[BEGIN Rows]

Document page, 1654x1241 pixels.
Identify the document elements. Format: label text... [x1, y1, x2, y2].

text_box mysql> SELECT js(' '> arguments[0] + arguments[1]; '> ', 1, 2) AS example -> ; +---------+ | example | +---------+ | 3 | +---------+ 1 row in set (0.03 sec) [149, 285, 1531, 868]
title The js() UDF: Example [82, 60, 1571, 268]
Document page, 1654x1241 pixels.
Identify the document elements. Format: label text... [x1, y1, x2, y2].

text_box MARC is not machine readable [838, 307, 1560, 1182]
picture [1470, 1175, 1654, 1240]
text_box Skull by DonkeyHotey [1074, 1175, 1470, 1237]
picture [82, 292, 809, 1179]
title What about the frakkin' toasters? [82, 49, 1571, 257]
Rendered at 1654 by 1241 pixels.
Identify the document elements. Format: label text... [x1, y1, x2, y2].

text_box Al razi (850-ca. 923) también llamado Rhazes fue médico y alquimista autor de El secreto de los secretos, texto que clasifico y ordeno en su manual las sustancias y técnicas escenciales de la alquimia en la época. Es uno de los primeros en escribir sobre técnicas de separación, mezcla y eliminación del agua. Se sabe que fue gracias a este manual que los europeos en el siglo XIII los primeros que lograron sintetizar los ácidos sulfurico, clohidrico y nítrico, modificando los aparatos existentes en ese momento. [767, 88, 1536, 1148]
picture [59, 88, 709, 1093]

[END Rows]

Please swap every "document elements" in the records for "page elements" and write the records out again, leaving all else as it is.

Exercise result:
Document page, 1654x1241 pixels.
Identify the page elements. Format: label text... [x1, y1, x2, y2].

text_box mysql> SELECT js(' '> arguments[0] + arguments[1]; '> ', 1, 2) AS example -> ; +---------+ | example | +---------+ | 3 | +---------+ 1 row in set (0.03 sec) [149, 285, 1531, 868]
title The js() UDF: Example [82, 60, 1571, 268]
Document page, 1654x1241 pixels.
Identify the page elements. Format: label text... [x1, y1, x2, y2].

text_box MARC is not machine readable [838, 307, 1560, 1182]
picture [1470, 1175, 1654, 1240]
text_box Skull by DonkeyHotey [1074, 1175, 1470, 1237]
picture [82, 292, 809, 1179]
title What about the frakkin' toasters? [82, 49, 1571, 257]
Rendered at 1654 by 1241 pixels.
Identify the page elements. Format: label text... [x1, y1, x2, y2].

text_box Al razi (850-ca. 923) también llamado Rhazes fue médico y alquimista autor de El secreto de los secretos, texto que clasifico y ordeno en su manual las sustancias y técnicas escenciales de la alquimia en la época. Es uno de los primeros en escribir sobre técnicas de separación, mezcla y eliminación del agua. Se sabe que fue gracias a este manual que los europeos en el siglo XIII los primeros que lograron sintetizar los ácidos sulfurico, clohidrico y nítrico, modificando los aparatos existentes en ese momento. [767, 88, 1536, 1148]
picture [59, 88, 709, 1093]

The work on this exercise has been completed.